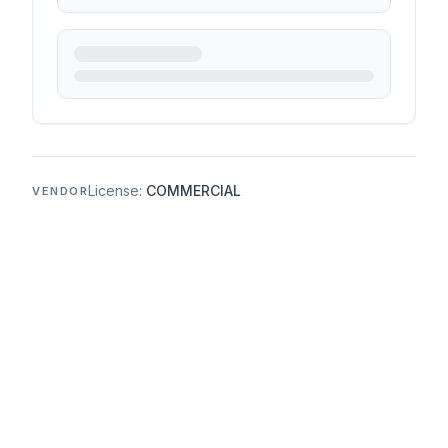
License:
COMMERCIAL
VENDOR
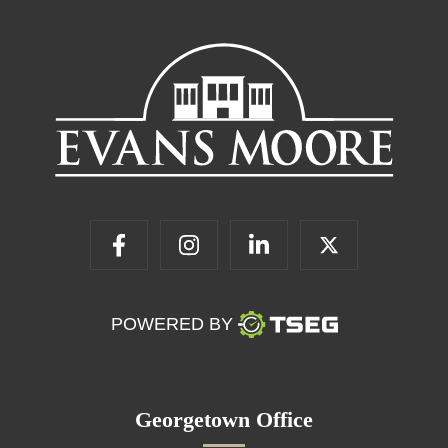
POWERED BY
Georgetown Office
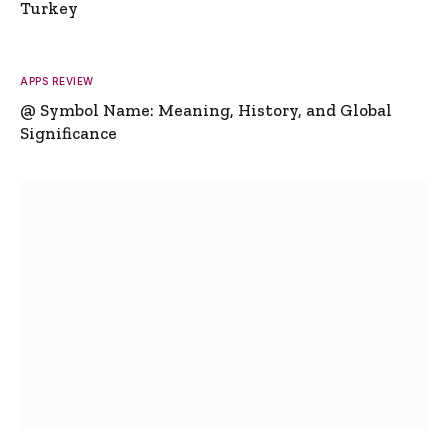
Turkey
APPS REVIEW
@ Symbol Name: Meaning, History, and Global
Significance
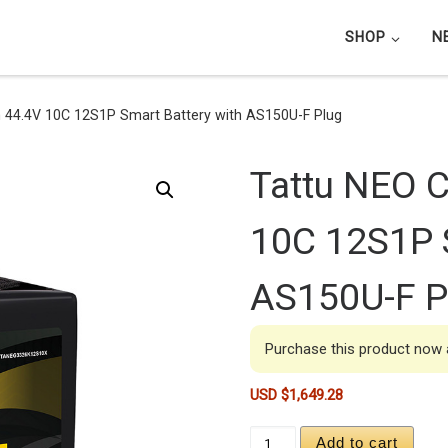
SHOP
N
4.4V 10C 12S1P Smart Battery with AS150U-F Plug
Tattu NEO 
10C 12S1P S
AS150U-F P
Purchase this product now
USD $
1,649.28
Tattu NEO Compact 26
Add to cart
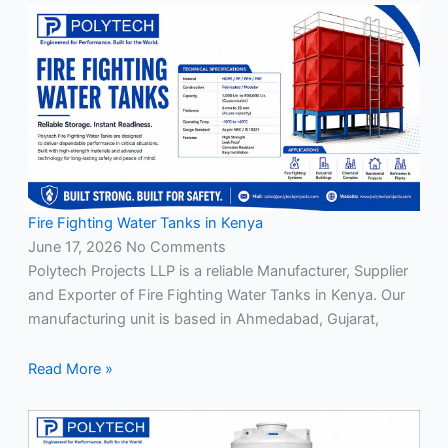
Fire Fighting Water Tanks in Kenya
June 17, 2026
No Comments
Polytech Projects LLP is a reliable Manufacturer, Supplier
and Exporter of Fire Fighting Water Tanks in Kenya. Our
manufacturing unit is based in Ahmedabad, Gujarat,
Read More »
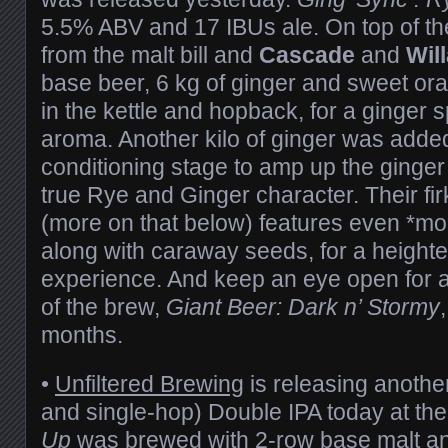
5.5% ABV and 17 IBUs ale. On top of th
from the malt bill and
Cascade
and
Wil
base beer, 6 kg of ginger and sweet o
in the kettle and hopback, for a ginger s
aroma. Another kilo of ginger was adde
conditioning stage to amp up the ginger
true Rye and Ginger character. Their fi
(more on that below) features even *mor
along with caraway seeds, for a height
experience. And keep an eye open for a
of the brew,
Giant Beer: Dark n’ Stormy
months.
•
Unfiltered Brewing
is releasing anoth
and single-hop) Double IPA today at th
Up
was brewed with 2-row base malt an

* * *

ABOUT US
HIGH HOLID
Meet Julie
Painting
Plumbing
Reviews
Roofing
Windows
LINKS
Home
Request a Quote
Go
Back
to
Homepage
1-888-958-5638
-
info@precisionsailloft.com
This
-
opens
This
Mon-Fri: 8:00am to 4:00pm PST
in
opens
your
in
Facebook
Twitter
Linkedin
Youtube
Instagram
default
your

▶ **Try it**
Where the string "Fire" appears in a line of the entries above, return that line.

▶ **Your response**
Fire Fighting Water Tanks in Kenya
and Exporter of Fire Fighting Water Tanks in Kenya. Our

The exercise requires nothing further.